The availability of complete genome sequences for a large variety of organisms is a major advance in understanding genome structure and function. One attribute of genome structure is chromosome organisation in terms of gene localisation and orientation. For example, bacterial operons, i.e. clusters of co-oriented genes that form transcription units, enable functionally related genes to be expressed simultaneously. The description of genome organisation was pioneered with the study of the distribution of genes of the Escherichia coli partial genetic map before the full genome sequence was known. Deploying powerful techniques from circular statistics and signal processing, we revisit the issue of gene localisation and orientation using 89 complete microbial chromosomes from the eubacterial and archaeal domains.

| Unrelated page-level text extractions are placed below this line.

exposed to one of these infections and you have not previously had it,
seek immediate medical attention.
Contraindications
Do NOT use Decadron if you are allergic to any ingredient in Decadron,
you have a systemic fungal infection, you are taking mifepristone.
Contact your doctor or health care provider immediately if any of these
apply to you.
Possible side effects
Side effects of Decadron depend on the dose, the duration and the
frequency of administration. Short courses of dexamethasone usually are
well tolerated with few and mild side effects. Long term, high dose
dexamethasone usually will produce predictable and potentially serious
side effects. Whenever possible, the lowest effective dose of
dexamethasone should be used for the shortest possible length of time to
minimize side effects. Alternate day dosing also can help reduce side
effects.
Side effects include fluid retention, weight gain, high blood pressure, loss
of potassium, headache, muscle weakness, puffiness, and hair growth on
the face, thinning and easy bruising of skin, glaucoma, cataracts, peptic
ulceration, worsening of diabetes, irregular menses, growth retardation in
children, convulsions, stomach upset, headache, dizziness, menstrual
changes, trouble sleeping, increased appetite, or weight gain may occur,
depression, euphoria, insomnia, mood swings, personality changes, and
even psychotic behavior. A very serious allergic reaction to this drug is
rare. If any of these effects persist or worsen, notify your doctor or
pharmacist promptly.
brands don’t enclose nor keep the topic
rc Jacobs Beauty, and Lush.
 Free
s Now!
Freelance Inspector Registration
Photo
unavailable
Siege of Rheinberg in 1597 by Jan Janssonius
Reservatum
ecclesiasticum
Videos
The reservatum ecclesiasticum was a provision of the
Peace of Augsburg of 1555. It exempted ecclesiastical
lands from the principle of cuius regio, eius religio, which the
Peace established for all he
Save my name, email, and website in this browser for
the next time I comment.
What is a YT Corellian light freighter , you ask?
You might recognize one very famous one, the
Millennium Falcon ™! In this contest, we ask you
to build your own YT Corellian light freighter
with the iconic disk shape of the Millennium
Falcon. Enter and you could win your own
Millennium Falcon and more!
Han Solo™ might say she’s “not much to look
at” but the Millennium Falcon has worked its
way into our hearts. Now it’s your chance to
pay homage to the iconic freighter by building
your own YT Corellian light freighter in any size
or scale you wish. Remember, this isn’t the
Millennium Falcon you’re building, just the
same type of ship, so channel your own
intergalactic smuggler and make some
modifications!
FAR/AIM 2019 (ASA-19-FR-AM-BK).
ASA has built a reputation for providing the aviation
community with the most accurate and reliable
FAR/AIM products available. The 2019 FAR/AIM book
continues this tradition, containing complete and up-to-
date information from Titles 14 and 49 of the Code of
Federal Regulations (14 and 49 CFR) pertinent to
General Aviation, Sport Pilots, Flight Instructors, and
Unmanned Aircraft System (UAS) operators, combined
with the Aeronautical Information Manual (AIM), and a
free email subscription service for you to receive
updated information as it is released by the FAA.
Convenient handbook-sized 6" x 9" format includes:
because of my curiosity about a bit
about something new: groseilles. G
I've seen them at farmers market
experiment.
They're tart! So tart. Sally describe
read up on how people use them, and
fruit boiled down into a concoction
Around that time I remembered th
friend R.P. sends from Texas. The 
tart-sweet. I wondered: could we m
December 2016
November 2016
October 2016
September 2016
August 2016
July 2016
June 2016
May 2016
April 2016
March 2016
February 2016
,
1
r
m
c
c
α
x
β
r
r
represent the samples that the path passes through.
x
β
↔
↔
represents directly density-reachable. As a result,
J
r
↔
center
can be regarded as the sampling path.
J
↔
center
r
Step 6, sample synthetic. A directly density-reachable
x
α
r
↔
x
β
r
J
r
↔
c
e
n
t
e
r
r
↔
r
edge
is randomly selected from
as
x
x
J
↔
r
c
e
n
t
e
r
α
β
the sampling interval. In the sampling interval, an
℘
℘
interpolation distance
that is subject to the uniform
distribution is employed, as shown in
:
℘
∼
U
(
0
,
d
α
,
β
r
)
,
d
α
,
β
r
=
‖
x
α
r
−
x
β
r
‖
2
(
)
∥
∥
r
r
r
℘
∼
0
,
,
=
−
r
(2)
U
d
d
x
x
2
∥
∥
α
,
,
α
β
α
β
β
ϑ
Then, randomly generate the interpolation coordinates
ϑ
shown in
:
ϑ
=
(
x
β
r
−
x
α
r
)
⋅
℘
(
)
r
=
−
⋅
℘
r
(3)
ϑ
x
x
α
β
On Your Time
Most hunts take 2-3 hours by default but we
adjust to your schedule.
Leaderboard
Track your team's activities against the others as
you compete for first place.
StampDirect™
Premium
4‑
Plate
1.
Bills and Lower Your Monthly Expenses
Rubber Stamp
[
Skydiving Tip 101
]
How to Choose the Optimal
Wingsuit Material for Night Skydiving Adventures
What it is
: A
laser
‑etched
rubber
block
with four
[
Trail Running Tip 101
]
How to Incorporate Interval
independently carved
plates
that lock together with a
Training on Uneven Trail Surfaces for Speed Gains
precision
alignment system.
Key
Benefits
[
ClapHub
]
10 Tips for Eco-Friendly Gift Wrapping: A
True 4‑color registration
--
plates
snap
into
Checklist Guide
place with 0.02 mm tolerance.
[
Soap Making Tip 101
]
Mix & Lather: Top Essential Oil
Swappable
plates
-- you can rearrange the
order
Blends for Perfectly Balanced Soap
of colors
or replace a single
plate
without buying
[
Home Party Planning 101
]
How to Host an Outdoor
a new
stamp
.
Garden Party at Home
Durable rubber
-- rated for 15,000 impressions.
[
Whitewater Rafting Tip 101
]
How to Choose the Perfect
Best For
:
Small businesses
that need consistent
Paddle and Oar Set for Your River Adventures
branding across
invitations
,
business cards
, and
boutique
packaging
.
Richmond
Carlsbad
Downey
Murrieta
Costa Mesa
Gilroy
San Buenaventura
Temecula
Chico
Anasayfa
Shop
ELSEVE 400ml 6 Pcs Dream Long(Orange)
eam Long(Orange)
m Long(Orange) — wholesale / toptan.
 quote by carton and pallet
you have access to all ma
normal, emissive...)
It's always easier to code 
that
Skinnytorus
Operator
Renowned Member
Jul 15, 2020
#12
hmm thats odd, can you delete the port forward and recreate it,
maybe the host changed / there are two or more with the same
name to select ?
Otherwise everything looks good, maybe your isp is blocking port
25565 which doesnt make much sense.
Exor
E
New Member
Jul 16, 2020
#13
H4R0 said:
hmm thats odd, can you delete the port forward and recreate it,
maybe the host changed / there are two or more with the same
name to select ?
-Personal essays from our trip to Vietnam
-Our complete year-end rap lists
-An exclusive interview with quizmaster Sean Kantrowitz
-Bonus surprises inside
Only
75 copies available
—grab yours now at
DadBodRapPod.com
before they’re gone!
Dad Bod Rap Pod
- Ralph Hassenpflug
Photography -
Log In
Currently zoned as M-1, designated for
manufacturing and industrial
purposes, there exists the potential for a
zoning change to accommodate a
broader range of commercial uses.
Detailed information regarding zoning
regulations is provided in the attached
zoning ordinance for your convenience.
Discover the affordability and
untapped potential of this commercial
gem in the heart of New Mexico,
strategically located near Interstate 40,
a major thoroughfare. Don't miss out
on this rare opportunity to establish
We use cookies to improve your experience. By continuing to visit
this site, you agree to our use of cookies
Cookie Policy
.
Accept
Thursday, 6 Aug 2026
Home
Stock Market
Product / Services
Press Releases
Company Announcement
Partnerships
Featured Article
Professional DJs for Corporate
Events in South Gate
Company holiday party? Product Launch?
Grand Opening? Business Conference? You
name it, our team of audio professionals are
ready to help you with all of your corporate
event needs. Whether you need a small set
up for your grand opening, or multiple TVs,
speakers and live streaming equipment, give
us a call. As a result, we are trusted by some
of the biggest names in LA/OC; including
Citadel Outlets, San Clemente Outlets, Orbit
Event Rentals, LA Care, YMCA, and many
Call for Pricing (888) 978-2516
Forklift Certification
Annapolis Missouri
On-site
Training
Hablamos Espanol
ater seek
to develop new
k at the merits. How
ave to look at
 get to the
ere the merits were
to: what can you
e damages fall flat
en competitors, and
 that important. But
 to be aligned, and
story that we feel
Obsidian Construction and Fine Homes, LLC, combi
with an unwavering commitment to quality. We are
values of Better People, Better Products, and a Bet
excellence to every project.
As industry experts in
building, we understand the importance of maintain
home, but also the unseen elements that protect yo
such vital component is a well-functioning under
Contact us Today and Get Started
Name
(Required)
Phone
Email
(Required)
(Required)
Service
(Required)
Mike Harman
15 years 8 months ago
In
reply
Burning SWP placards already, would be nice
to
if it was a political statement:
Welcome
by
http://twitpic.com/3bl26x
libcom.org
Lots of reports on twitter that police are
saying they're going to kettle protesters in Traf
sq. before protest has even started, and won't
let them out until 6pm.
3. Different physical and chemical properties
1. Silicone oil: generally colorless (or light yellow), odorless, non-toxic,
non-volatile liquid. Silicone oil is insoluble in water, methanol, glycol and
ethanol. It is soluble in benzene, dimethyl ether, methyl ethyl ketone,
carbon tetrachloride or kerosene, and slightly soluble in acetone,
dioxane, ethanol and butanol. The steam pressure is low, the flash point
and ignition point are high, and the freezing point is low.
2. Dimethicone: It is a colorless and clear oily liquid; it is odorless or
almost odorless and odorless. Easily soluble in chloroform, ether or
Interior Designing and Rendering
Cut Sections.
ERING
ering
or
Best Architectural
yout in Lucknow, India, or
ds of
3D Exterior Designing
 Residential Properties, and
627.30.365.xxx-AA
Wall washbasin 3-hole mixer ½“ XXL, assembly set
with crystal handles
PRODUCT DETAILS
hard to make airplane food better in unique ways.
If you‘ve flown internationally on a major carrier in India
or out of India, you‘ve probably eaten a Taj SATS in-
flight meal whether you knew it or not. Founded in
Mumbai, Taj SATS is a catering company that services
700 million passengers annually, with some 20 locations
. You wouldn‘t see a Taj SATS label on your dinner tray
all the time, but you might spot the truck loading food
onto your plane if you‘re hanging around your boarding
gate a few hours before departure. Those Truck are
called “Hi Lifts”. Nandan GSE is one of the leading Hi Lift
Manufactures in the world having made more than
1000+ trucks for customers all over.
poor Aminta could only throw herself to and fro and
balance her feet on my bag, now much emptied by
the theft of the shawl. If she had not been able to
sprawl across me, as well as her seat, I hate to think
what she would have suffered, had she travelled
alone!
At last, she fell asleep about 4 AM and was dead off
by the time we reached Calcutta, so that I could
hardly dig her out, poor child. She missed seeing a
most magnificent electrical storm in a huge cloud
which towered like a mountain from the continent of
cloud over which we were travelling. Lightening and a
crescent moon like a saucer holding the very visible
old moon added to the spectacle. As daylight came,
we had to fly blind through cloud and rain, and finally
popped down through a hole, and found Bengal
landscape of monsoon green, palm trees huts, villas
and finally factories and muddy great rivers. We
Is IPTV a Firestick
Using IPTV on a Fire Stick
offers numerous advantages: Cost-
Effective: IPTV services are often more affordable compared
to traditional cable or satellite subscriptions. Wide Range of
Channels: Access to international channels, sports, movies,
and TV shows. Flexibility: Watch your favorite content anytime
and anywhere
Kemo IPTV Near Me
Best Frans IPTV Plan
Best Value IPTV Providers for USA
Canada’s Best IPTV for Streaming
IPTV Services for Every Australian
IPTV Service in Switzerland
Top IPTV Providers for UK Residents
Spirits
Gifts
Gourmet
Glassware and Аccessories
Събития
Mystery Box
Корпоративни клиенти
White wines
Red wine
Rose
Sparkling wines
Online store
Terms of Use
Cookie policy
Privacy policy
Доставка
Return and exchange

We demonstrate that there is no characteristic size pertinent to the description of chromosome structure, e.g. there does not exist any single length appropriate to describe gene clustering. Our results show that, for all 89 chromosomes, gene positions and gene orientations share a common form of scale-invariant correlations known as "long-range correlations" that we can reveal for distances from the gene length, up to the chromosome size. This observation indicates that genes tend to assemble and to co-orient over any scale of observation greater than a few kilobases. This unexpected property of chromosome structure can be portrayed as an operon-like organisation at all scales and implies that a complete scale range extending over more than three orders of magnitudes of chromosome segment lengths is necessary to properly describe prokaryotic genome organisation. We propose that this pattern results from the effects of the superhelical context on gene expression coupled with the structure and dynamics of the nucleoid, possibly accommodating the diverse gene expression profiles needed during the different stages of cellular life. Reprinted by permission of the publisher.